Vincendo scudetti e Coppe, Marco Tardelli non poteva ancora essere soddisfatto. Una perenne inquietudine gli ardeva negli occhi, sposo e padre senza avere molta serenità, cercava in campo ogni più ardua gioia, la scovava addirittura con i suoi guizzi felini, attraverso gol pazzeschi e irresistibili. Divenne così alla base della Nazionalbearzottiana, con pipa (le pipe egregie di quegli anni erano due, la più illustre apparteneva al Vecchio Pertini, Presidente con la passione dei Media), vi avrebbe giocato 81 volte, fulcro di quel contropiede manovrato schizzante (appunto Tardelli) esordendovi come terzino destro il 7 aprile 1976 nell’amichevole torinese vinta per 3 a 1 sul Portogallo.

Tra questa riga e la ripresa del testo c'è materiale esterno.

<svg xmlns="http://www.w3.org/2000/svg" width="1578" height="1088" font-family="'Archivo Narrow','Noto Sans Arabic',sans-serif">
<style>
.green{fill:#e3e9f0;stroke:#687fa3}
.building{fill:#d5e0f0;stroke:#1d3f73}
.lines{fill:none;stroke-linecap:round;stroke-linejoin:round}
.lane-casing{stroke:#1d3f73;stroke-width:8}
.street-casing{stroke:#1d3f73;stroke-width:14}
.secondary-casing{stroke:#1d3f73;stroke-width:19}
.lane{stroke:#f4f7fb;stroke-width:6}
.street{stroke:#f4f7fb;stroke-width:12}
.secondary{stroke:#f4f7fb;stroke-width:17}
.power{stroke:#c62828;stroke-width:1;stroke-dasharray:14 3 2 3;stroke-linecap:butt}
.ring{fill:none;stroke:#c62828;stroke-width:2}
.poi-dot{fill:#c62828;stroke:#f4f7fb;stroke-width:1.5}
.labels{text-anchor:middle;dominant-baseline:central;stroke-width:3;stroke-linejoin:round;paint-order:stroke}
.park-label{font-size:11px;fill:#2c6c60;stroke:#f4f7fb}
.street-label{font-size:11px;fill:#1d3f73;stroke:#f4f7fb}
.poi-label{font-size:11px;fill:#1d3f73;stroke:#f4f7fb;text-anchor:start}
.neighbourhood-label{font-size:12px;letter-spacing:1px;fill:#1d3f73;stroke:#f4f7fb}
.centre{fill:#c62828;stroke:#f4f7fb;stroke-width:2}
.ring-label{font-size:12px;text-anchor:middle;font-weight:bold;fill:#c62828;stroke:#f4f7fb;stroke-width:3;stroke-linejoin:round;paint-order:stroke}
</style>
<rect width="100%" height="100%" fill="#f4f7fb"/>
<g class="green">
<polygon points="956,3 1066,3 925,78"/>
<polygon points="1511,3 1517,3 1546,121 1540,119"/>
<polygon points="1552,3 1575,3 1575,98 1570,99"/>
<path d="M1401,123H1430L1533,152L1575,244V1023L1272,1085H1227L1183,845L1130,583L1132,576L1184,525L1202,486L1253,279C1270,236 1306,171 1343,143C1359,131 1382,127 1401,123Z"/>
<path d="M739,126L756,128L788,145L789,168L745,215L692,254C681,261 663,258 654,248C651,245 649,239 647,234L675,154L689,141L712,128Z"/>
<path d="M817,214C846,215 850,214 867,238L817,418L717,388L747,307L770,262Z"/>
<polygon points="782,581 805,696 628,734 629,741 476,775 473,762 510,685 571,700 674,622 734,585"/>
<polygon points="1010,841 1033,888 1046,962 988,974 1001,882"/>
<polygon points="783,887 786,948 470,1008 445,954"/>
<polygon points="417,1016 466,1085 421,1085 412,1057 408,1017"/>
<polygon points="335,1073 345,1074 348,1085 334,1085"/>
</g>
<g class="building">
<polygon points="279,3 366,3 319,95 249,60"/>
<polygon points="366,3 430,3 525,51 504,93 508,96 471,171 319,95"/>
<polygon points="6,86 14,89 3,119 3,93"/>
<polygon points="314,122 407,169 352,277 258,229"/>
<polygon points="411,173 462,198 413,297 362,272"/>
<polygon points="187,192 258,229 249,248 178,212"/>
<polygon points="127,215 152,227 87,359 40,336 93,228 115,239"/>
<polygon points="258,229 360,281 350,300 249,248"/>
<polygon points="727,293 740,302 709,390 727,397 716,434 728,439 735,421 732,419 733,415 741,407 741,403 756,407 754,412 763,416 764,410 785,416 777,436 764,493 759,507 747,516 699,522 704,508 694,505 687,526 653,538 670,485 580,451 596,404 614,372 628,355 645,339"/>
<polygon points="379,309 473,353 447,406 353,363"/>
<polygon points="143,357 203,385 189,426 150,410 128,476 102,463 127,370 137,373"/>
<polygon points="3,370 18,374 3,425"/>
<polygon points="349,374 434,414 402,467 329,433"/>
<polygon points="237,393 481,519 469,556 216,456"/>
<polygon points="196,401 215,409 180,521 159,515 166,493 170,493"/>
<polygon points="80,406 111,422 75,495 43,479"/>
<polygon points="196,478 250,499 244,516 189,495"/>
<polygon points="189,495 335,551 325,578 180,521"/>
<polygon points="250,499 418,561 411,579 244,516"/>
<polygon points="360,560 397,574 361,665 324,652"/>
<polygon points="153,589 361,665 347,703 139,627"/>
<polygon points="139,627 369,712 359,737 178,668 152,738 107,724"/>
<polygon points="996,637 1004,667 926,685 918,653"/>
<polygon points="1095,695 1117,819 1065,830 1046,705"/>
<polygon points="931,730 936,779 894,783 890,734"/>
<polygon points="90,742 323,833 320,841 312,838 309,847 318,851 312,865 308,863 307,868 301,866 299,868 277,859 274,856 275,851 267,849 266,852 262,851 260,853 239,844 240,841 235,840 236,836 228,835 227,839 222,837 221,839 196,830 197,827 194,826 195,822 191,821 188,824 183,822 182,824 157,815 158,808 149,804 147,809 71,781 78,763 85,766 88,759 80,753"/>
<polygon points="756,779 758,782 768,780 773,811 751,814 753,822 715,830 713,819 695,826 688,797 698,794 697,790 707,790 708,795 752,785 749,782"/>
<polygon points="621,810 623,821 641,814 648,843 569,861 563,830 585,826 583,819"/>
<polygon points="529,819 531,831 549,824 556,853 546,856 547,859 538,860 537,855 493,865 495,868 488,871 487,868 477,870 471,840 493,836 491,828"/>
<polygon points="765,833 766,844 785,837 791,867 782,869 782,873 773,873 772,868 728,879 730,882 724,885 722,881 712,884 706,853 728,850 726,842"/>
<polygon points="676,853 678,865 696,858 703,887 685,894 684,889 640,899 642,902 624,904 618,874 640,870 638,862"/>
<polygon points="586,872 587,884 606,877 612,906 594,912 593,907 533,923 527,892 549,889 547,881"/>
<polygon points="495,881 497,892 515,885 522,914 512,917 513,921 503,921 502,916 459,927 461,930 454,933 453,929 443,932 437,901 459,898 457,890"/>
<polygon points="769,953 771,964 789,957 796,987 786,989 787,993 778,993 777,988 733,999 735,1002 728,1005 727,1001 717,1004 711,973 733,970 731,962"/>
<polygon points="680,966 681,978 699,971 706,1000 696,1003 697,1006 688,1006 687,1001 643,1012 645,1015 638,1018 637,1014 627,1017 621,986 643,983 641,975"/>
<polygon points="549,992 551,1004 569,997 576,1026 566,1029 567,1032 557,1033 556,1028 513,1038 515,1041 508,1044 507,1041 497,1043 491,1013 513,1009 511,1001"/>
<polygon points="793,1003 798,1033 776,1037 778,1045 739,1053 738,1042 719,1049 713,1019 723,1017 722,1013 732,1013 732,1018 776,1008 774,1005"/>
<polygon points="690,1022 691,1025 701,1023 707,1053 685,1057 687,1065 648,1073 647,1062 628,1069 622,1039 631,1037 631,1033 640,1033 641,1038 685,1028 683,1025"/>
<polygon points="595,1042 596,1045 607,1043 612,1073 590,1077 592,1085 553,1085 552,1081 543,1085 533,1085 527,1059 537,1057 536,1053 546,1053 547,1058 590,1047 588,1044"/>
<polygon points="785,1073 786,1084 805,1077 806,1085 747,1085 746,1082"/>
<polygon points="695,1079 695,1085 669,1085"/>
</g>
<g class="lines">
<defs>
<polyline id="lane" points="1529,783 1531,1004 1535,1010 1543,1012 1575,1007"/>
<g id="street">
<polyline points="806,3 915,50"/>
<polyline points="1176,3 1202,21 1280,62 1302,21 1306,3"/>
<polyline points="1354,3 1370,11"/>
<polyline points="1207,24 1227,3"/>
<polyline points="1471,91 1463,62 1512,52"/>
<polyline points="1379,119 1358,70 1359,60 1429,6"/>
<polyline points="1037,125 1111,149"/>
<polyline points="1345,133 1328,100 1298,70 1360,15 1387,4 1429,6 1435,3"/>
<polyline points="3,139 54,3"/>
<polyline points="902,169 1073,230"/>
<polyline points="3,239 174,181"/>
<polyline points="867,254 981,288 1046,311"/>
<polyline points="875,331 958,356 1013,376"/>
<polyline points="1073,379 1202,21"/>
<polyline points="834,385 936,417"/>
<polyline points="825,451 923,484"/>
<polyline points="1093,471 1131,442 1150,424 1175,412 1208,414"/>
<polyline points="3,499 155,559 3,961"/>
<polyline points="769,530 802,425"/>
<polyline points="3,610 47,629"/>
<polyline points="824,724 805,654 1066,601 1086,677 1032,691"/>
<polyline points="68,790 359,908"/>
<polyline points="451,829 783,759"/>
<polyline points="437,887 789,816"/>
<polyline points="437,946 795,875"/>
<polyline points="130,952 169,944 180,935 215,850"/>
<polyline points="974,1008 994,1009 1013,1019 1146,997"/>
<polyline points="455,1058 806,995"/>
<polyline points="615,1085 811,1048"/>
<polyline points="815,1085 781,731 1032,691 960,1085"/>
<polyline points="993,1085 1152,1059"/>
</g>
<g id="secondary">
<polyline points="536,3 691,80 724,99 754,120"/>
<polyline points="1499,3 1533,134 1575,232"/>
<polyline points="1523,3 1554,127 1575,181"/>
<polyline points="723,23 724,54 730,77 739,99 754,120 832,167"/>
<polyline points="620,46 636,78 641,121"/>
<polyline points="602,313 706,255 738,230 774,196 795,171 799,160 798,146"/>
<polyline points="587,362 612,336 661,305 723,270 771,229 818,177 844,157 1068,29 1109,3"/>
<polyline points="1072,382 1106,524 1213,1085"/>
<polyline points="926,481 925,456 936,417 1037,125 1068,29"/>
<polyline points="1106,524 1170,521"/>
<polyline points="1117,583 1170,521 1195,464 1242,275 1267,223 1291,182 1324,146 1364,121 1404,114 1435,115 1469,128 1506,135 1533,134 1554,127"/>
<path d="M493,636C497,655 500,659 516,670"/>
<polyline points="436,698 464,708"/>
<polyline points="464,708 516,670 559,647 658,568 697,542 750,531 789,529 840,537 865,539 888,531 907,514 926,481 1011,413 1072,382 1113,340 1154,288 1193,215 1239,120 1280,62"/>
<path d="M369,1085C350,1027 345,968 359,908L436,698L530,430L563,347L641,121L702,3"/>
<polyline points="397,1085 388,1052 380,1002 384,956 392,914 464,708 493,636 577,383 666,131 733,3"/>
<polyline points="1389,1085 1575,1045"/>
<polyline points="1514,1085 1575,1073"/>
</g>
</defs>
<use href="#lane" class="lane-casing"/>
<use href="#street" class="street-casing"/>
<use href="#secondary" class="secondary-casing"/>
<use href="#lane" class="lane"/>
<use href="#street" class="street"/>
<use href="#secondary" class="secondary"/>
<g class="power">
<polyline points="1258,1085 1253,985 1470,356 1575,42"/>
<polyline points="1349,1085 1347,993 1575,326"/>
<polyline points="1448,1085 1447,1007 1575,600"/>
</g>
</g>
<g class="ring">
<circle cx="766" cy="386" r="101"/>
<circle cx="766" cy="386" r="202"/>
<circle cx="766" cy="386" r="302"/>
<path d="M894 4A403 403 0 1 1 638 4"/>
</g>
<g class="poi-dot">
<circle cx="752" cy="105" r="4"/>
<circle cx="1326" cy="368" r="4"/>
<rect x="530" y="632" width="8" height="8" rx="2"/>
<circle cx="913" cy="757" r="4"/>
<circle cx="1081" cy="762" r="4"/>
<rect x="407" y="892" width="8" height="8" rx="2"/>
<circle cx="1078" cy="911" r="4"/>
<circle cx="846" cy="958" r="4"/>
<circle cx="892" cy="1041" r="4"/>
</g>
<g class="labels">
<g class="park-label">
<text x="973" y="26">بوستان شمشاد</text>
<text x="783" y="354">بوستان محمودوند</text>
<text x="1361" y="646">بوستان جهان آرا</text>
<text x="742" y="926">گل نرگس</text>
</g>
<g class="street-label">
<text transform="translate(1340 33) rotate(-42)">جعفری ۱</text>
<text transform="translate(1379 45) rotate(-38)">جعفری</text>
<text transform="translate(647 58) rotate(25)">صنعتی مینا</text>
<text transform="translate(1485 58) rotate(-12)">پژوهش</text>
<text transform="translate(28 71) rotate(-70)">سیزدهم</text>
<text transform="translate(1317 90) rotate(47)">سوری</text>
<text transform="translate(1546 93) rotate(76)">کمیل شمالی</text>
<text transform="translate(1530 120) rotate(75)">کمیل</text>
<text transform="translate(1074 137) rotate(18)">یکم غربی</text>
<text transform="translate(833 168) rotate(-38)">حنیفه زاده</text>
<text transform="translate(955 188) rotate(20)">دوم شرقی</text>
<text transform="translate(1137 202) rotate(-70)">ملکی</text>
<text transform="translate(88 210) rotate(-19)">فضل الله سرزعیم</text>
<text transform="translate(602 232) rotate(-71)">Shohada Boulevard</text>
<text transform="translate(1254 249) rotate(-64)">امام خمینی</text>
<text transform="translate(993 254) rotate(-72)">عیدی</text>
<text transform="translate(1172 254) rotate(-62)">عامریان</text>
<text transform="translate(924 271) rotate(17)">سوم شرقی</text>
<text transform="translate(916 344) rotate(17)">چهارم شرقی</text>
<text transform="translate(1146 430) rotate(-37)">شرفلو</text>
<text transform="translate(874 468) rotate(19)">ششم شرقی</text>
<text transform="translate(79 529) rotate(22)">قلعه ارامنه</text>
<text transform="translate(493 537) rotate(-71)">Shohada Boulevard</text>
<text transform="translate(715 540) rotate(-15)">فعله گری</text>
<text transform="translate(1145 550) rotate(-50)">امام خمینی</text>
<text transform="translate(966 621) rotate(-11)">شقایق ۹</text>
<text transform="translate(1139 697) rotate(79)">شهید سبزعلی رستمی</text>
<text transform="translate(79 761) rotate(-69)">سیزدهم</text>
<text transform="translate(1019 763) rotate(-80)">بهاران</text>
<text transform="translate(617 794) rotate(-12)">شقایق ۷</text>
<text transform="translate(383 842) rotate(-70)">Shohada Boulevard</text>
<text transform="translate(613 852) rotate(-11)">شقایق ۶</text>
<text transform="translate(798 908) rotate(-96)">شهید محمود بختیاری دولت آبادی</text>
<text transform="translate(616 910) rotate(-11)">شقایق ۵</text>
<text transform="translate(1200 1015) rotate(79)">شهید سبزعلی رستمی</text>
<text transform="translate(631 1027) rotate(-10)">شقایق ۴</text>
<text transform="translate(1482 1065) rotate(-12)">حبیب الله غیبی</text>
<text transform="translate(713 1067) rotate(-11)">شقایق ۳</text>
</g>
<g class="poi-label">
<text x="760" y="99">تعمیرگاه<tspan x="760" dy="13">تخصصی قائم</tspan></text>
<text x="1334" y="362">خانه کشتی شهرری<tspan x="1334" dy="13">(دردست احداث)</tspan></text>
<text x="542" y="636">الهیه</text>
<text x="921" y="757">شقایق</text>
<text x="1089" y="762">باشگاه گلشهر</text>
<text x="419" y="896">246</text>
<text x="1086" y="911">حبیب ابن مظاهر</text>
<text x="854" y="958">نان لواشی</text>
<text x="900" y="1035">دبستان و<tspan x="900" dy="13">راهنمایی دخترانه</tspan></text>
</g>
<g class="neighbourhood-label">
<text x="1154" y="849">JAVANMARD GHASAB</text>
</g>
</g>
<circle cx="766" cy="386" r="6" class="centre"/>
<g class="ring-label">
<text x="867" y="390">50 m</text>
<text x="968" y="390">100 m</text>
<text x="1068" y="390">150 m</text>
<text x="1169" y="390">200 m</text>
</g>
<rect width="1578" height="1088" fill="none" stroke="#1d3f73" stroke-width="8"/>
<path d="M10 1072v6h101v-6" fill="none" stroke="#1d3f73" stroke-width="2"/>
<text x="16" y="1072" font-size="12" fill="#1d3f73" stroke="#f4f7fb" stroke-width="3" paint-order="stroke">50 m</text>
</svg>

Bearzot e pipa, a quel punto, sedevano ancora in compagnia di Nonno Bernardini, ultime lezioni al furlan che sarebbe riuscito con la sua facondia e versatilità psicologica a fare della Nazionale un pugno di uomini con un ideale. Come definire altrimenti la squadra che tra giugno e luglio dell’82 andava a farci rivivere le imprese dei padri che con prosa emozionante Emilio De Martino ha raccontato in un libro degno di essere conosciuto dai ragazzi: cioè Carovana azzurra? Quella domenica di luglio dell’82 fu di sofferenza, prima del tripudio, nello stadio che era di un pallore svenato dalle luci (anche quella chiarissima del cielo, annottò tardissimo), Tardelli segnò il gol più bello, famoso e importante della sua carriera, schizzando in caduta libera per scaricare il sinistro sul pallone del secondo gol, radente, irridente, per Schumacher. E subito la corsa liberatoria per il prato, a pugni stretti, gridando la gioia, come si può gridare con tutto il fiato del corpo e dell’anima, quasi a voler chiamare a testimoni presenti e assenti dell’impresa compiuta, per se stesso, per tutti, anche per la pipa di papà Bearzot e, perché no?, di nonno Pertini.
Quelli erano giorni: un’ipotesi di giocatore, con qualcosa di meno, campione del mondo. L’irripetibile, insostituibile Marco Tardelli.